Yes. I think most people remember in December we knew absolutely nothing about this virus. And now in April, we actually have a number of clinical trials going on in humans. So, three months after really the virus was described in the sequence, we actually were testing a vaccine in humans. And that is a remarkably short timeline. I mean, most people, when they described that, used the word 'unprecedented'. 

 

How quickly after the testing could it be applied to the general public?

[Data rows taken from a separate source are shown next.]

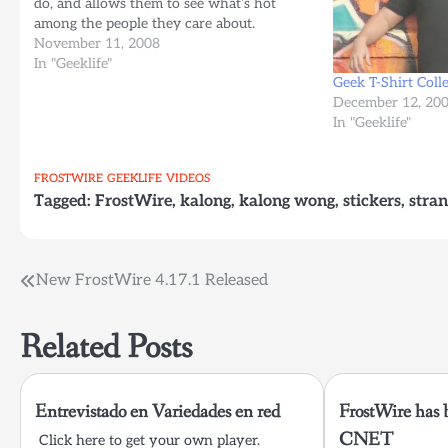
do, and allows them to see what’s hot
among the people they care about.
November 11, 2008
In "Geeklife"
Geek T-Shirt Coll
December 12, 20
In "Geeklife"
FROSTWIRE
GEEKLIFE
VIDEOS
Tagged:
FrostWire
,
kalong
,
kalong wong
,
stickers
,
stra
Post
New FrostWire 4.17.1 Released
navigation
Related Posts
Entrevistado en Variedades en red
FrostWire has 
CNET
Click here to get your own player.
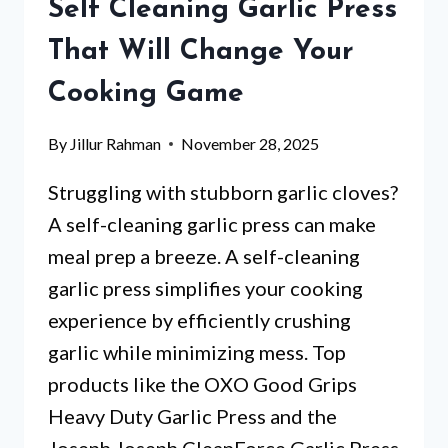
Self Cleaning Garlic Press
WHICH
ONE
That Will Change Your
WILL
Cooking Game
SURPRISE
YOU?
By
Jillur Rahman
November 28, 2025
Struggling with stubborn garlic cloves?
A self-cleaning garlic press can make
meal prep a breeze. A self-cleaning
garlic press simplifies your cooking
experience by efficiently crushing
garlic while minimizing mess. Top
products like the OXO Good Grips
Heavy Duty Garlic Press and the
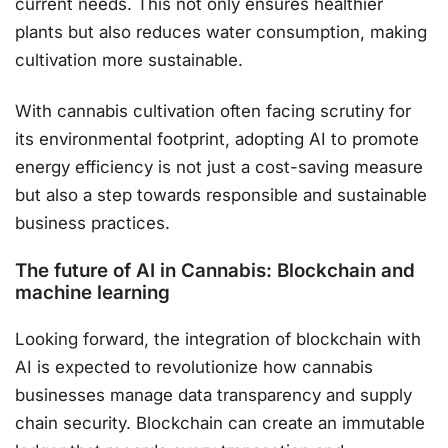
current needs. This not only ensures healthier
plants but also reduces water consumption, making
cultivation more sustainable​.
With cannabis cultivation often facing scrutiny for
its environmental footprint, adopting AI to promote
energy efficiency is not just a cost-saving measure
but also a step towards responsible and sustainable
business practices.
The future of AI in Cannabis: Blockchain and
machine learning
Looking forward, the integration of blockchain with
AI is expected to revolutionize how cannabis
businesses manage data transparency and supply
chain security. Blockchain can create an immutable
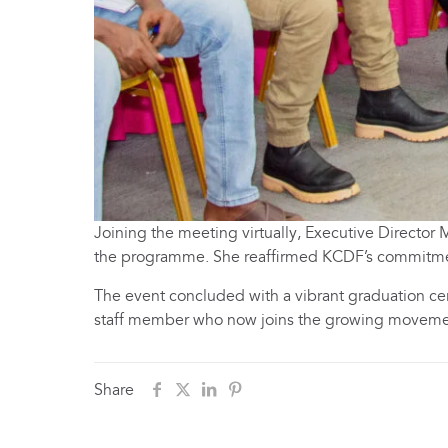
Joining the meeting virtually, Executive Directo
the programme. She reaffirmed KCDF’s commitmen
The event concluded with a vibrant graduation ce
staff member who now joins the growing moveme
Share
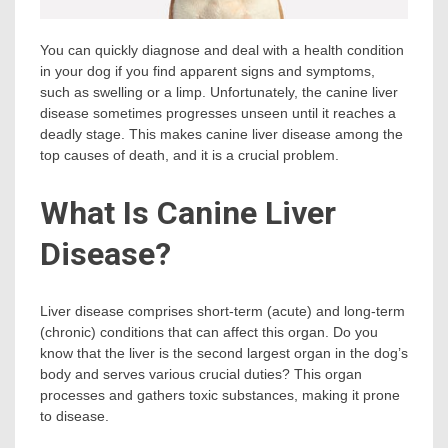
You can quickly diagnose and deal with a health condition
in your dog if you find apparent signs and symptoms,
such as swelling or a limp. Unfortunately, the canine liver
disease sometimes progresses unseen until it reaches a
deadly stage. This makes canine liver disease among the
top causes of death, and it is a crucial problem.
What Is Canine Liver
Disease?
Liver disease comprises short-term (acute) and long-term
(chronic) conditions that can affect this organ. Do you
know that the liver is the second largest organ in the dog’s
body and serves various crucial duties? This organ
processes and gathers toxic substances, making it prone
to disease.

Another very important question. So, typically, when you're in the five- to 10-year timeline, during the third phase, the final phase of testing, the company is usually building the manufacturing capacity because, remember that in the end, a vaccine company is supposed to make money for its shareholders. So they don't want to have an approved vaccine sitting around waiting for the factory to be built. So, typically they're building that capacity while the trial is still going on, hoping that the vaccine will succeed. This is a little different. 

So, remember that we've compressed the timeline from five to 10 years to maybe 12 to 18 months. If everything works well. So that means the people who are funding the vaccine developers in this case will also have to help probably with the development of the manufacturing capacity to get these vaccines into humans quickly. And so that will happen probably during the final stage of testing. They'll be looking at companies that could potentially make this vaccine for human use.

 

And governments, of course, will be adding a lot of revenue. They will be paying for a lot of these tests because every government in the world wants to see a vaccine on the street.

Yes, every government does, but not all governments have the means to do so. So, maybe if you're the United States or China, you can put enough money into the company in order to get it to accelerate vaccine clinical development and then, you know, get the company to promise that when they have a vaccine, that you have the rights to the first, you know, so many millions of doses. Other countries have joined an organization called CEPI, the Coalition for Epidemic Preparedness Innovations. The Wellcome Trust and the Bill and Melinda Gates Foundation have also contributed to CEPI.

And the idea behind it is, let's put together funding and collectively develop a vaccine so that where these outbreak diseases, which are very unpredictable, we can accelerate vaccine clinical development so we no longer have to wait five to 10 years. Maybe we can do it faster. And when we all succeed, then potentially we can benefit. 

 

But how do you make sure that all the scientists are working together? I know the WHO is coordinating the efforts, but, as you say, there is a scramble. There's a race in China, the UK, the U.S. to take three examples to find this vaccine. How do you coordinate so much science, which is so widely distributed?

I think that having a core like CEPI will mean that there is a group of countries and scientists who are looking at all the products that are funded. Potentially you can compare the defensive responses that are developed. Do they want to test all nine of the vaccines that they currently are paying? Or do they want to pick the top two or the top three and take only those forward? And when do they do that? Are they going to look at the vaccine and [choose] the most promising or the vaccines that are associated with big companies that can rapidly manufacture and scale up production? The choices that need to be made are ones that have to be discussed. 

If you were GSK or Johnson and Johnson, you might be able to do it all on your own. And typically that's what the big companies do. But a lot of the groups that were chosen initially by CEPI, and are faster, are small biotech companies. The other part of this is that we all have to recognize that COVID-19 is a global pandemic. And until we can vaccinate enough people around the world and give more people the benefit of vaccination, then really the world will not be safe. We have to work together in order to show that these vaccines work and then distribute the vaccine equitably with access to everyone.